Luxury Home Transactions Flowing Through More Quickly

Many housing experts have proclaimed that housing is on a solid rebound. Additional evidence to support that claim is the fact that jumbo mortgage closings have risen considerably in 2012 and are projected to keep that upward trend intact through 2013. The reason could be attributed to favorable terms for borrowers purchasing high-end homes.

Fannie Mae and Freddie Mac's has a defined conforming loan limit of $417,000 and jumbo loans are home loans that are higher than those offered by the two GSEs. For the majority of U.S. real estate, that is a loan amount above $417,000, or $625,500 in designated high-cost markets.

"Three to five years ago it would have been a real challenge during the peak of the housing crisis to find financing for a jumbo mortgage and when you did, the conditions were at a maximum,. People with 800 credit scores, 20-percent down and assets were being sent away. Now with more lenders offering this program it has driven rates down to very attractive levels," claims Tim Reese, a real estate journalist.

Positive trending housing market
Housing markets hit hard during the crisis such as California, Las Vegas, Arizona, and Florida have seen home prices increase 20% year over year in some areas.
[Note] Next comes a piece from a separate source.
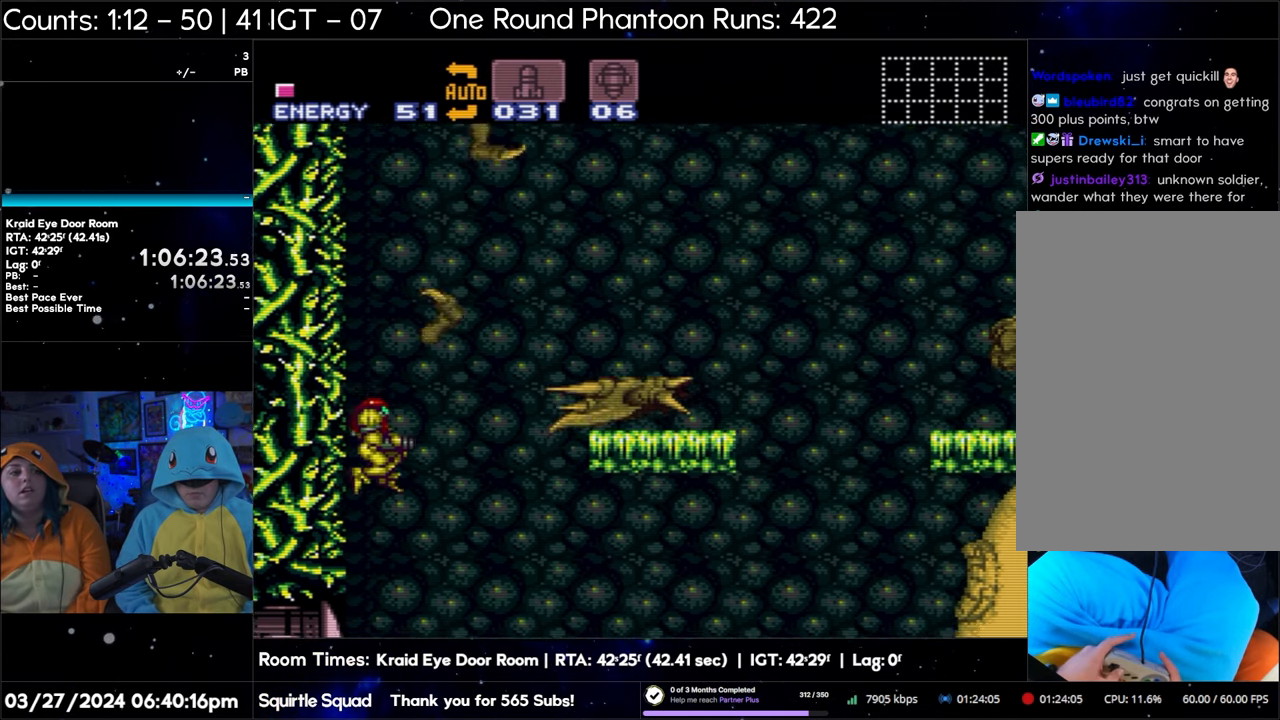
{"buttons": ["B", "DPAD_RIGHT"], "events": []}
Lenders have become less worried about the risks and are more concerned with originating loans than declining them since securitization has picked up.  This occurs when a lender packages a pool of mortgages together into mortgage-backed securities and sells them off to investors.

Qualifying for a jumbo loan is fairly common with at 20% down and credit scores over 720 or borrowers can opt for the FHA route instead in some areas where they were declined. In some high-cost areas such as parts of California, the Northeast, and elsewhere FHA-insured loans are able to finance as much as $729,750, providing an attractive choice for borrowers with smaller down payments and credit scores as low as 580.